━━━━━ PROVIDED MATERIAL

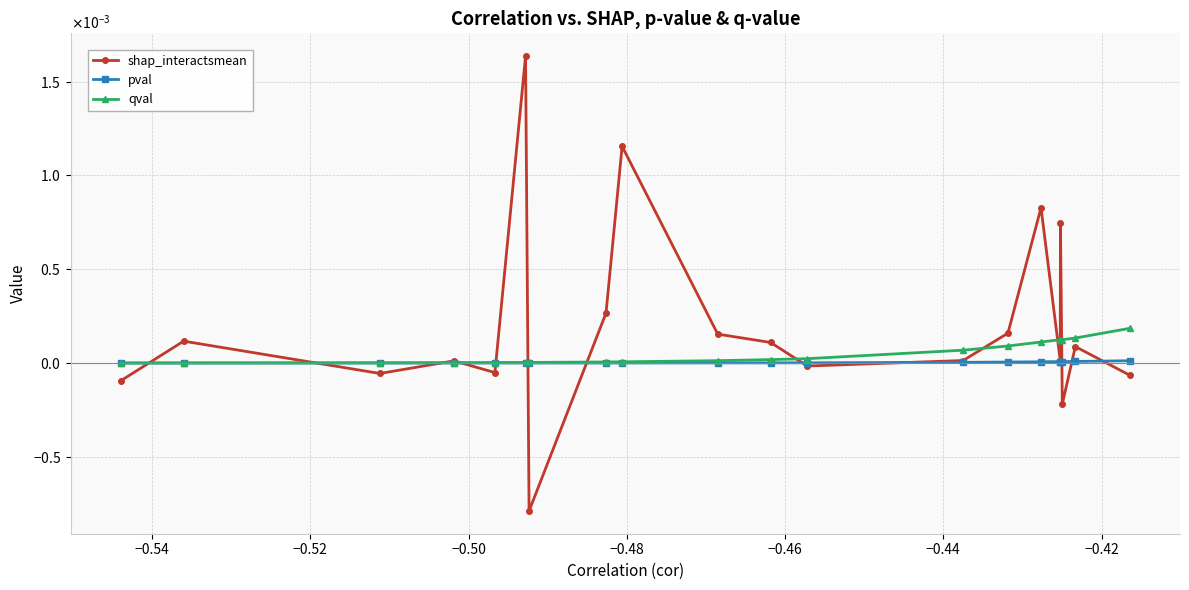

After their last crossing, which series has the higher values: shap_interactsmean or pval?

pval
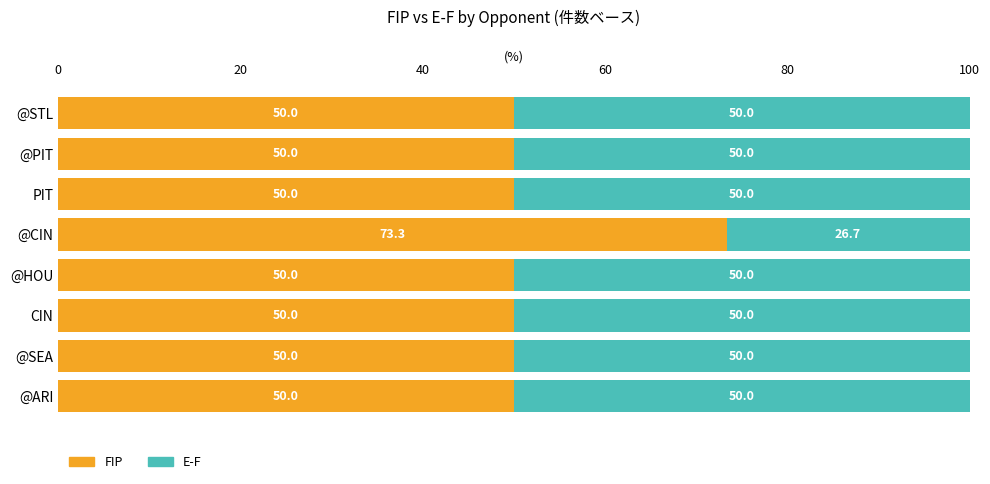

What is the total value across all series at CIN?

100.0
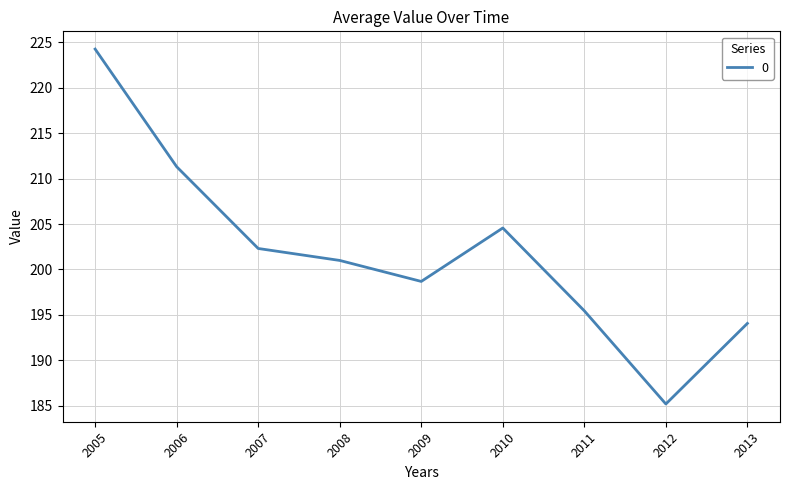

What is the difference between the values at 2008 and 2007?

1.3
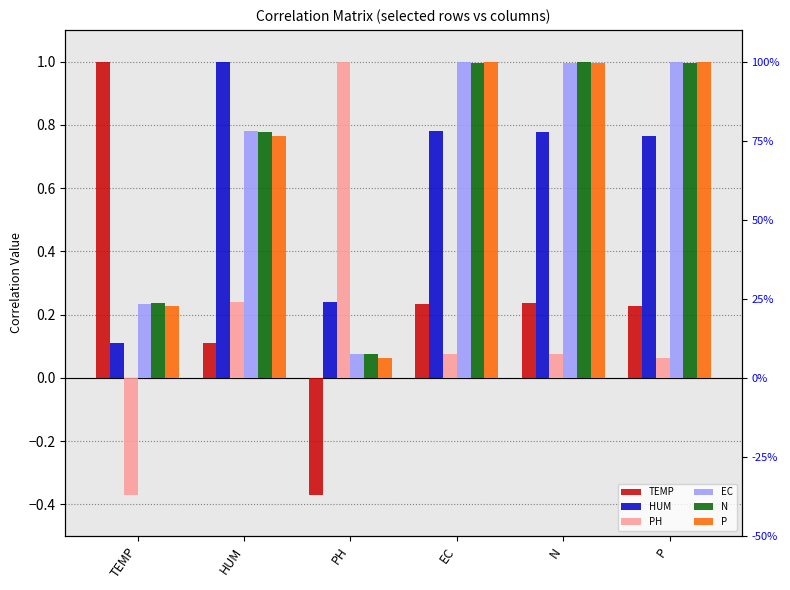

What is the label of the 5th bar from the left?

N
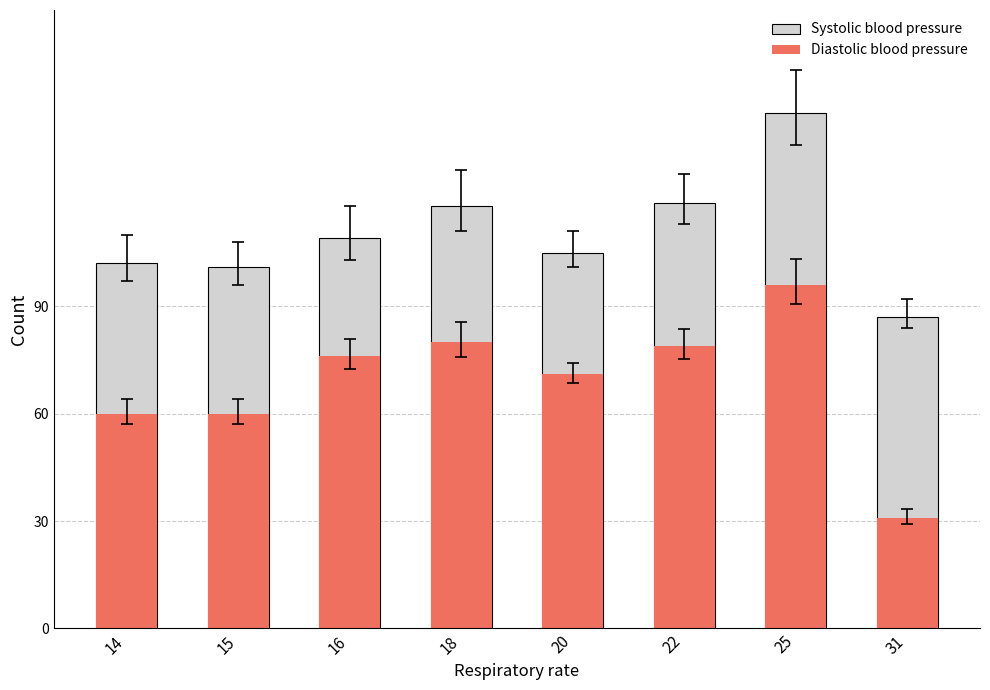

What is the sum of all Systolic blood pressure values?

885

━━━━━━━━━━

EXERCISE: Please reproduce all of the data above word for word, but leave out the pictures.

OUTPUT OF THE EXERCISE:
After their last crossing, which series has the higher values: shap_interactsmean or pval?

pval

What is the total value across all series at CIN?

100.0

What is the difference between the values at 2008 and 2007?

1.3

What is the label of the 5th bar from the left?

N

What is the sum of all Systolic blood pressure values?

885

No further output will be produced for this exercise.